You have violated the Foreign Nationals Employment Act (Wav) - what now?

It is not the case that everyone is permitted to work in the Netherlands per se. Foreign nationals often need a work permit (TWV) or a combined residence and work permit (GVVA) in order to be employed here. The Foreign Nationals Employment Act (Wav) regulates, among other things, those employees who require a work permit, under what conditions such a permit will be granted, and what fines can be imposed on employers when this is not correctly arranged.

Chain liability in immigration law

It is not only the direct employer who is obliged to comply with the Wav; occasionally, there may be a chain of employers. All these parties, from (principal) client to (sub)contractor, from a temporary employment agency to someone hiring staff, are responsible for ensuring total compliance with the Wav. If, somewhere in this chain of employers, the conditions of the Wav are violated, a fine can be imposed on every employer, in principle.

According to the Wav, all these parties are obliged to establish the identity of the foreign national and to check whether he or she is allowed to work here. Any such information gathered must then   be kept by each of the employers in the “chain”.

Inspectorate SZW

The Inspectorate SZW supervises compliance with the Foreign Nationals Employment Act and other relevant employment laws. They do this by, among other actions, carrying out investigative visits and/or inspections. If these inspections reveal that the employer has not complied with all applicable rules, the Inspectorate SZW may impose fines or other punitive measures. These fines are imposed per employee and can result in a high financial cost.
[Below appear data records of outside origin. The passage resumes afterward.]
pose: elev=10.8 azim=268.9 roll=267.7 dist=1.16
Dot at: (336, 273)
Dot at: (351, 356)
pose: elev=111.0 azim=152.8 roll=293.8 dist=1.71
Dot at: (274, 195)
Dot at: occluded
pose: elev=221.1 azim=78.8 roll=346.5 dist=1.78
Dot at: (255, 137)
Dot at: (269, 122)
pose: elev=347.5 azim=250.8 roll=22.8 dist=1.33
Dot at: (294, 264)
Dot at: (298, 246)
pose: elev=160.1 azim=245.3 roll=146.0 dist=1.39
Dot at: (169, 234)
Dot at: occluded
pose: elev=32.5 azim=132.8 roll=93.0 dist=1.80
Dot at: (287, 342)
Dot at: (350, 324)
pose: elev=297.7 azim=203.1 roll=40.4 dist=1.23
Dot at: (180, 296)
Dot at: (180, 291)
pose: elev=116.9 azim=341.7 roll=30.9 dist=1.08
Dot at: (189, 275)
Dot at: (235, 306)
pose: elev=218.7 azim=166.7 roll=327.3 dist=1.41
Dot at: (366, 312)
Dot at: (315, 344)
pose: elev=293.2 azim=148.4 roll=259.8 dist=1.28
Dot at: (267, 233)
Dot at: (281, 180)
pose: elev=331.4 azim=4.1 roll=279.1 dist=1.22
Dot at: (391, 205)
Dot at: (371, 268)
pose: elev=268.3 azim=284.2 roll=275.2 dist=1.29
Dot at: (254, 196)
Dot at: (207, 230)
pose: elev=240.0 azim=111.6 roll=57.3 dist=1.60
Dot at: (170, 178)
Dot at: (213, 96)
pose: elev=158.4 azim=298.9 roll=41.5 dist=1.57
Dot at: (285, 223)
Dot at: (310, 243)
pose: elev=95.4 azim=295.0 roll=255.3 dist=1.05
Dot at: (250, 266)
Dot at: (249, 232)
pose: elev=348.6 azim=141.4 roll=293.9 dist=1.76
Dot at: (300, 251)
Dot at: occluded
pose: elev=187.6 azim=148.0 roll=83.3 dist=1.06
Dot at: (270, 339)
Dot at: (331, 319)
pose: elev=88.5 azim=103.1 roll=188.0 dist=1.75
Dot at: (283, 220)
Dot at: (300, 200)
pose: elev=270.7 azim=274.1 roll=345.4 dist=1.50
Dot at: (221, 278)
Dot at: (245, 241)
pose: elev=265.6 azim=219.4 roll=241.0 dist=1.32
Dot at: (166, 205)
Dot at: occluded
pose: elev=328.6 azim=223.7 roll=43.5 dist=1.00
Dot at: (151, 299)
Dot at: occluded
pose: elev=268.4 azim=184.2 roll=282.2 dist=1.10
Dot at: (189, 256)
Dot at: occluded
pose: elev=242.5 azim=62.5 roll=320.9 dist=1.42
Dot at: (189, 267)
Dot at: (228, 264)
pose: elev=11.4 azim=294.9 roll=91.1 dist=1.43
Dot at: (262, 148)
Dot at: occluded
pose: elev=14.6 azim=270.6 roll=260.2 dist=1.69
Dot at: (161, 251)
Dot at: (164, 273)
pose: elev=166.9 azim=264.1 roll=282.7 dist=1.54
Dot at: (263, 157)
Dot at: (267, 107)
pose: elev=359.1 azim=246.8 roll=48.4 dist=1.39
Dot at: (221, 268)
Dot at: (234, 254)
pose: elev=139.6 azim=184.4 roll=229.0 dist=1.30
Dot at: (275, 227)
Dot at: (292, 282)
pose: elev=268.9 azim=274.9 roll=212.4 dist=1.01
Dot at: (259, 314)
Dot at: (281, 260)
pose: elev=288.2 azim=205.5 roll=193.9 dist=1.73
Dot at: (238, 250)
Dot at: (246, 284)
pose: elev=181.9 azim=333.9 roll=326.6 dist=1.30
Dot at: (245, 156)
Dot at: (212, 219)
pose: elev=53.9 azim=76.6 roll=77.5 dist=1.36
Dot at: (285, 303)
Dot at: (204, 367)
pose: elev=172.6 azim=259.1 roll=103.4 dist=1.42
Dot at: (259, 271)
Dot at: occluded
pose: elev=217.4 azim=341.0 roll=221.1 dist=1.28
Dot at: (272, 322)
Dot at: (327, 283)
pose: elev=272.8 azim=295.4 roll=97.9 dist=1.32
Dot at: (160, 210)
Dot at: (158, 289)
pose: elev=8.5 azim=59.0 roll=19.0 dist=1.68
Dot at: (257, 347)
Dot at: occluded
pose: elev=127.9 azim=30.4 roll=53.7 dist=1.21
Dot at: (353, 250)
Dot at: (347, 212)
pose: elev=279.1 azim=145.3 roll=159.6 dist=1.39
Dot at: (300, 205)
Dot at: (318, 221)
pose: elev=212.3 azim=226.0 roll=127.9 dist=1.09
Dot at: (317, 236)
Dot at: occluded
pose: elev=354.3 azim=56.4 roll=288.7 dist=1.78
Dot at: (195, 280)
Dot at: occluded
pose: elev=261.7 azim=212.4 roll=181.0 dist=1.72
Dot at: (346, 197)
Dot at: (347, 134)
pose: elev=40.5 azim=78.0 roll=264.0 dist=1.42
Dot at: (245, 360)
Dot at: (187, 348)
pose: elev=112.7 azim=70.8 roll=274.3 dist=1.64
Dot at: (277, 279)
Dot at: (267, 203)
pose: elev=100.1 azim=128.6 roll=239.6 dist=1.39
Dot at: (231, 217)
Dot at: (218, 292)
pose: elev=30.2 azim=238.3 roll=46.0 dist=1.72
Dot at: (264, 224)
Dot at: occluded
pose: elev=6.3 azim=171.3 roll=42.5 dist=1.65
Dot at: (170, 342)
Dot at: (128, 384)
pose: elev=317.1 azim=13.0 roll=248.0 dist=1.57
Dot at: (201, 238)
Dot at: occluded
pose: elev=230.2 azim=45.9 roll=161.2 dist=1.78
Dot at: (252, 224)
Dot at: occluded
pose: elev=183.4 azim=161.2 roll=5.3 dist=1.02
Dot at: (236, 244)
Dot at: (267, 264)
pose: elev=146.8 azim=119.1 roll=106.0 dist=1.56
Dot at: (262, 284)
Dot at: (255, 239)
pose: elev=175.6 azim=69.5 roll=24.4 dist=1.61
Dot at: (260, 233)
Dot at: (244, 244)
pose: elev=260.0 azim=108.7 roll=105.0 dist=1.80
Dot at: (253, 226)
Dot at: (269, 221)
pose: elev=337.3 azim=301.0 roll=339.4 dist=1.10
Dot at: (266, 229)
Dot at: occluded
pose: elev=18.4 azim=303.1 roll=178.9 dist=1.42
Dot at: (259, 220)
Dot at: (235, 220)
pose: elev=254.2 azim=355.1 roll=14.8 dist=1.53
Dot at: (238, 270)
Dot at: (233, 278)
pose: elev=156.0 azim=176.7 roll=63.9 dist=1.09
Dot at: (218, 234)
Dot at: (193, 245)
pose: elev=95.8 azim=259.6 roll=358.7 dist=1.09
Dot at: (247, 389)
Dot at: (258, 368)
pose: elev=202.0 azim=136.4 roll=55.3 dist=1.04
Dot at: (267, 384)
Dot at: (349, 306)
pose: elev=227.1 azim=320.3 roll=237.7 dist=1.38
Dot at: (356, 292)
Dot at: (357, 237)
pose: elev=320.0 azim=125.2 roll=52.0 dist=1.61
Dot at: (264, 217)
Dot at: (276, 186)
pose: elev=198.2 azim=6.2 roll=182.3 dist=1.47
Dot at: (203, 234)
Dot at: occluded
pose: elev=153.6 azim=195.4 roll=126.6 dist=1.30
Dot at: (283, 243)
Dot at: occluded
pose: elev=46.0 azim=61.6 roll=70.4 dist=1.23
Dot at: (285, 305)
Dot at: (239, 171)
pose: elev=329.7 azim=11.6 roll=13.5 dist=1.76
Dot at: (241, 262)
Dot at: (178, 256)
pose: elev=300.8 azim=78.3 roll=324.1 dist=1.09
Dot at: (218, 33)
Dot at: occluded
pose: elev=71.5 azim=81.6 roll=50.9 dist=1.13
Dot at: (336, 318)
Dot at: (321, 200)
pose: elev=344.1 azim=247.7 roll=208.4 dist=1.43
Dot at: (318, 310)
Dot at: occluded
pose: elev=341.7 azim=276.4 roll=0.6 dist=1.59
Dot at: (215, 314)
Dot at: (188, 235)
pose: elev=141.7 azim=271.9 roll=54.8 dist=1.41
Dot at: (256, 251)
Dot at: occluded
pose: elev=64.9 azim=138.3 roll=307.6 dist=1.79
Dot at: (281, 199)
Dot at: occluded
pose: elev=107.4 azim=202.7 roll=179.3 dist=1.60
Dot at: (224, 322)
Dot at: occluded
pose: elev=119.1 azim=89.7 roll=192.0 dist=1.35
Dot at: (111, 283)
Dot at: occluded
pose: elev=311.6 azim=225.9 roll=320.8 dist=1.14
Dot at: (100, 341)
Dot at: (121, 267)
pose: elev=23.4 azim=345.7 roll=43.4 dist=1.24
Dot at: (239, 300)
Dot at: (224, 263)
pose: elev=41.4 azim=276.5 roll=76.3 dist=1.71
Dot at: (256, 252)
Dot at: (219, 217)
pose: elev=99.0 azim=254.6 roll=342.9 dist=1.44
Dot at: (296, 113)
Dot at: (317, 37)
The fine for an employer who allows a foreign national to work in the Netherlands without a TWV or GVVA is, in principle, €8,000 per illegally employed employee. However, there may be circumstances that can lead to an increase or moderation of the fine. Whether this is possible depends on each specific case. In addition to a fine, the Inspectorate SZW can also impose a preventive suspension of work. However, before it proceeds with a preventive halt, a warning must first be issued.

Violations of labour laws

If, as an employer, you employ a foreign national, you must also comply with all applicable labour laws with respect to this employee. The rules you must observe in this respect include the Working Conditions Act (Arbowet), the Minimum Wage and Minimum Holiday Allowance Act (Wml), the Working Hours Act (Atw), the Allocation of Workers Intermediaries Act (Waadi) and the Employment Conditions of Seconded Employees in the European Union Act (WagwEU). However, additional laws may apply, depending on the particular circumstances of employment.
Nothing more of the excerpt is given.